Mas não será nada fácil para a sonda revelar este mistério. Para aguentar o calor escorchante e a intensa radiação nas proximidades do Sol, 500 vezes mais fortes do que a experimentada por naves na órbita de nosso planeta, a Parker Solar Probe será equipada com escudo térmico e blindagem inéditas na História da exploração espacial.
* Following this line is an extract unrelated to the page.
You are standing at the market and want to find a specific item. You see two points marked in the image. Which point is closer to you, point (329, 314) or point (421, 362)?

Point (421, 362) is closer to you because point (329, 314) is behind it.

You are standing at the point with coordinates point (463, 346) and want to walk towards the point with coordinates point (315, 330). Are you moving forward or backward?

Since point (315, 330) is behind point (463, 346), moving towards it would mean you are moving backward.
Fabricado com compostos de carbono e com aproximadamente 11,5 centímetros de espessura, o escudo será capaz de resistir a temperaturas de cerca de 1,4 mil graus Celsius enquanto mantém os instrumentos da sonda funcionais em temperatura ambiente – ele não precisa resistir aos milhões de graus da corona porque ela é muito tênue, isto é, tem relativamente poucas partículas, o que reduz a efetiva troca de calor com o escudo da nave.
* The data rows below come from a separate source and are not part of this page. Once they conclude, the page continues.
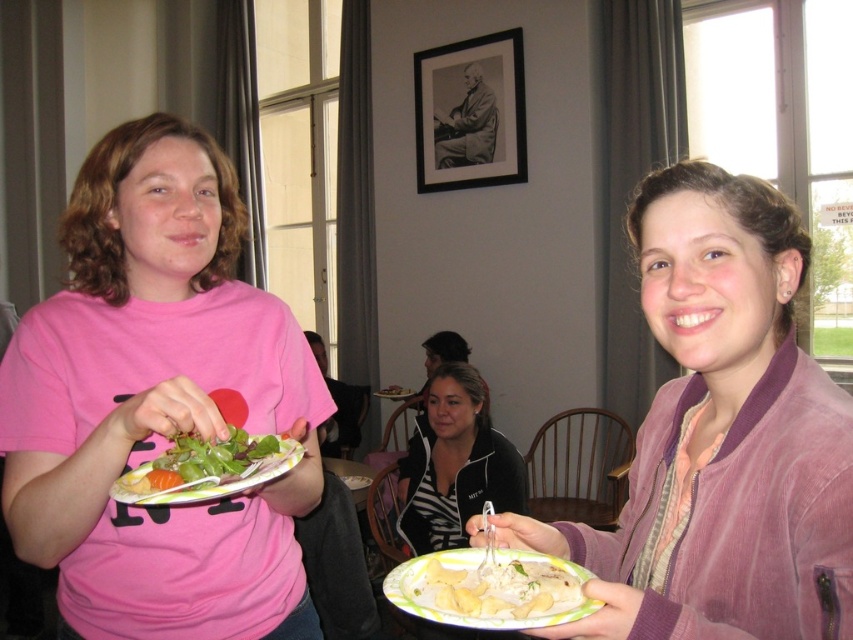
Looking at this image, is matte purple jacket at right taller than white paper plate at lower center?

Indeed, matte purple jacket at right has a greater height compared to white paper plate at lower center.

From the picture: Who is more distant from viewer, (x=643, y=284) or (x=556, y=568)?

The point (x=643, y=284) is behind.

Locate an element on the screen. This screenshot has height=640, width=853. matte purple jacket at right is located at coordinates (721, 436).

Based on the photo, who is lower down, pink matte shirt at center or matte plastic plate at center?

matte plastic plate at center

You are a GUI agent. You are given a task and a screenshot of the screen. Output one action in this format:
    pyautogui.click(x=<x>, y=<y>)
    Task: Click on the pink matte shirt at center
    The width and height of the screenshot is (853, 640).
    Given the screenshot: What is the action you would take?
    pyautogui.click(x=155, y=403)

Between matte purple jacket at right and matte plastic plate at center, which one has more height?

Standing taller between the two is matte purple jacket at right.

Can you confirm if matte purple jacket at right is positioned to the left of matte plastic plate at center?

In fact, matte purple jacket at right is to the right of matte plastic plate at center.

The image size is (853, 640). Find the location of `matte purple jacket at right`. matte purple jacket at right is located at coordinates (721, 436).

Image resolution: width=853 pixels, height=640 pixels. In order to click on matte purple jacket at right in this screenshot , I will do `click(721, 436)`.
O caminho da Parker Solar Probe até o Sol também vai ser difícil. Ao contrário do que se imaginaria, chegar tão perto de nossa estrela exige muita energia, ainda mais que para alcançar os confins do Sistema Solar, como fez a New Horizons, outra sonda da Nasa, em sua viagem rumo a Plutão e além. Isso porque a Terra orbita o Sol a uma velocidade de cerca de 100 mil km/h numa trajetória “lateral” com relação a ele, o que significa, pela “lei da inércia”, que a nave vai partir de nosso planeta seguindo basicamente a mesma trajetória com a mesma velocidade.
Assim, a Parker Solar Probe precisa “perder” esta energia para “cair” em direção ao Sol. E como não há foguetes tão poderosos em operação atualmente, a sonda fará isso ao longo de sete anos após seu lançamento realizando sete sobrevoos por Vênus para “emprestar” energia orbital ao planeta e gradualmente diminuir sua distância do Sol nos seus chamados periélios, o ponto de maior aproximação de nossa estrela na sua órbita. A missão prevê um total de 24 órbitas da sonda em torno do Sol, pelo qual passará a velocidades de cerca de 720 mil km/h nestas maiores aproximações, tornando-se também o objeto mais rápido já construído pela Humanidade.
– A energia de lançamento necessária para alcançar o Sol é 55 vezes a necessária para chegar em Marte, e o dobro para alcançar Plutão – resume Yanping Guo, do Laboratório de Física Aplicada da Universidade Johns Hopkins e responsável pelo desenho da trajetória da missão.